August 5, 2025

Tokenization: The Devil’s in the Details

It’s one thing for an issuer to authorize a class of tokenized common stock, but as Commissioner Hester Peirce observed in a recent speech, things get more complicated once tokenized securities are distributed to the public – particularly if somebody other than the issuer of the securities is doing the tokenizing:

Market participants who distribute, purchase, and trade tokenized securities also should consider the nature of these securities and the resulting securities laws implications. For example, depending on the particular facts and circumstances, a token could be a “receipt for a security,” which is itself a security but is distinct from the underlying security held by the distributor of the token.

Alternatively, a token that does not provide the holder with legal and beneficial ownership of the underlying security could be a “security-based swap” that cannot be traded off exchange by retail persons. While blockchain-based tokenization is new, the process of issuing an instrument representing a security is not. The same legal requirements apply to on- and off-chain versions of these instruments.
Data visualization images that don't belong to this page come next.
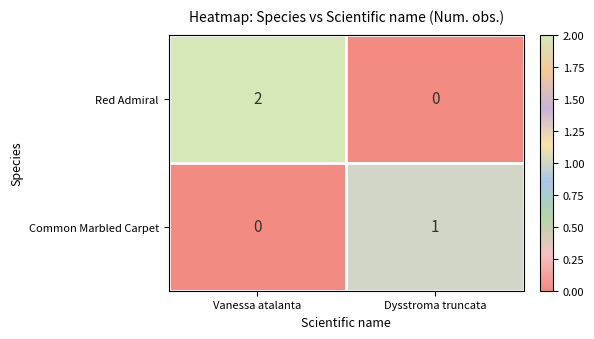

Which series has the widest spread of values?

Red Admiral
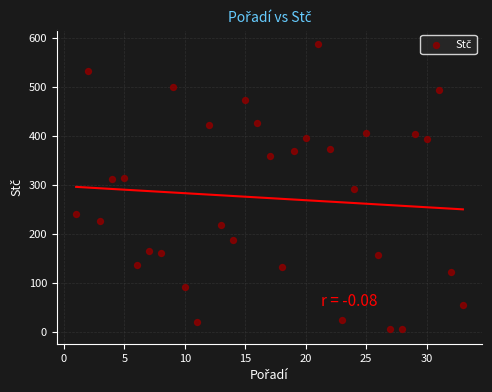

What is the range of Y values (max minus min)?

582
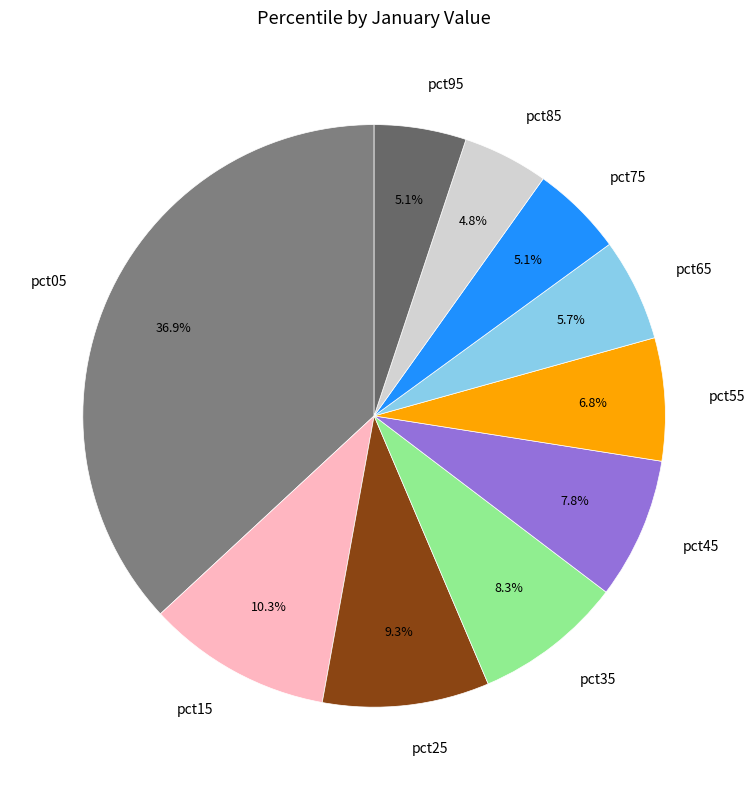

Is it true that pct45 is 8% of the pie?

True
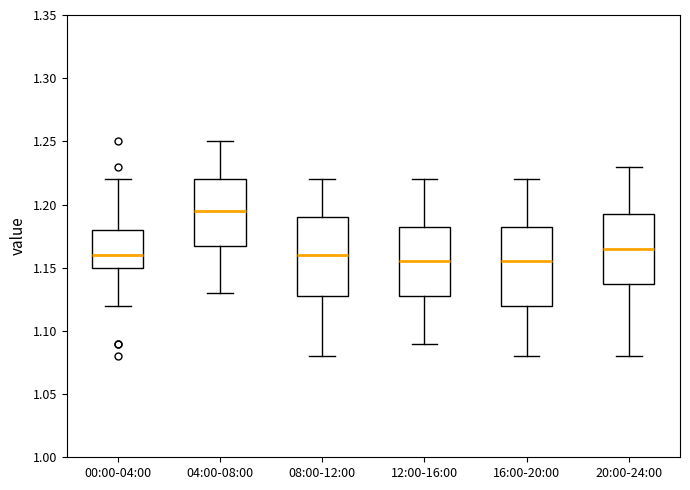

Reading left to right, read every box against the y-axis: the position of its median line, the range the box covers, and the ends of its whiskers. The values are not printed on the chart, so give them approximately, as read against the axis.

00:00-04:00: median 1.160, box 1.150 to 1.180, whiskers 1.120 to 1.220
04:00-08:00: median 1.195, box 1.170 to 1.220, whiskers 1.130 to 1.250
08:00-12:00: median 1.160, box 1.130 to 1.190, whiskers 1.080 to 1.220
12:00-16:00: median 1.155, box 1.130 to 1.185, whiskers 1.090 to 1.220
16:00-20:00: median 1.155, box 1.120 to 1.185, whiskers 1.080 to 1.220
20:00-24:00: median 1.165, box 1.140 to 1.195, whiskers 1.080 to 1.230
This Skadden memo digs into some of the legal issues implicated by tokenization by third party distributors, including possible compliance challenges under the Investment Company Act, the potential need for distributors to register as broker-dealers, the possibility that the trading platform for tokenized securities might be a securities exchange, the need to comply with SEC & CFTC rules on swaps, as well as the potential applicability of anti-money laundering and know your customer regulations. So, while the SEC is willing to work with people on the issues associated with tokenization, there appears to be no shortage of issues to work through.